L’indifférence également, « les apologues de l’indifférence », comme si rien n’importait, rien ne pesait, comme une sorte de modus operandi pour notre argentin ; l’art en tout cas d’écrire des livres sans gravité (dans les deux sens du terme). Des personnages qui n’en sont pas, ou à peine (la psychologie, c’est dit, n’intéresse guère Aira, ou alors sous forme parodique), et qui ne s’avèrent pourtant pas non plus des caricatures, car si indéniablement Reynaldo et Kitty représentent une certaine idée du couple petit bourgeois dans tout ce qu’il a de plus conventionnel et prévisible (l’appartement coquet ; l’enfant à naître ; le travail dans une grande entreprise du mari tandis que l’occupation de sa femme – créer des costumes pour l’opéra – ressemble plus à un passe temps de bonne bourgeoise qu’à un vrai travail, etc), il ne s’agit pas d’un trait que l’auteur cherche à appuyer. À vrai dire, on pourrait presque croire que ça ne l’intéresse pas ; là encore, il joue les indifférents. Les motivations d’Aira, d’ailleurs, sont en général plutôt abstraites. Un jeu d’oppositions par exemple : le mari très cultivé, capable de disserter sur la philosophie zen et de pousser toute sortes de raisonnements abscons voire absurdes jusqu’à des hauteurs qui pourraient aussi bien s’avérer des tréfonds, versus la femme écervelée, idiote, le regard figé dans le vide à peine le courant s’est-il fait la malle. La construction de paradoxes encore, convertissant ainsi la répétition – je paraphrase – en « la forme moderne de l’interruption », soit les coupures de courants – interruptives de part leur nature – converties, puisque l’interruption, à force d’interrompre n’interrompt plus, en un continuum qui donne sa structure à un roman qui pourrait sinon paraître amorphe et qui pourtant ne l’est jamais.

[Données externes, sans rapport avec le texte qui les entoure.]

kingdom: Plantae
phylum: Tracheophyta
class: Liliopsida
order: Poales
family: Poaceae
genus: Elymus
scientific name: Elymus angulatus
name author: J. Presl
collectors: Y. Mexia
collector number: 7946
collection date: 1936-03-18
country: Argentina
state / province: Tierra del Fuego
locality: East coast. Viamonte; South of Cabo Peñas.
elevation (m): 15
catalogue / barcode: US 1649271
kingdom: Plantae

Au fond – et histoire de faire une petite pirouette pour finir cette note sur un livre de toute façon non traduit et introuvable – Aira dans La luz argentina comme dans beaucoup de ses livres défie l’argumentation de l’éventuel critique ou exégète (et pourtant, ils ne manquent pas ces exégètes ; combien de livres, d’articles, de thèses n’ont pas été écrits sur son œuvre, certains très pertinents d’ailleurs), car s’il ne cesse d’inscrire sa propre théorie au cœur de ses fictions, celle-ci est aussi fuyante que ses narrations elles-mêmes, et c’est une des raisons de l’attrait de son œuvre : un objet profondément poétique, libre, généreux, contradictoire qui – comme tout objet profondément poétique, libre, généreux, contradictoire – reste dans son essence insaisissable. C’est particulièrement le cas ici, dans ce récit où il ne se passe rien, si ce n’est la disparition régulière du courant, et où pourtant – comment le dire autrement ? – la magie ne cesse d’apparaître, sans faire pour autant grand cas d'un tel miracle. L'indifférence - réelle ou apparente - est peut-être le secret, le "truc" d'Aira, le meilleur antidote en tout cas contre les effets gratuits et autres vulgarités communes. Le petit monde de Reynaldo et Kitty comme une capsule hors du temps et des facilités, le récit dans toute la pureté de son impureté, n'offrant rien de plus - à quoi bon ? - que ce qu'il est en lui même: un récit.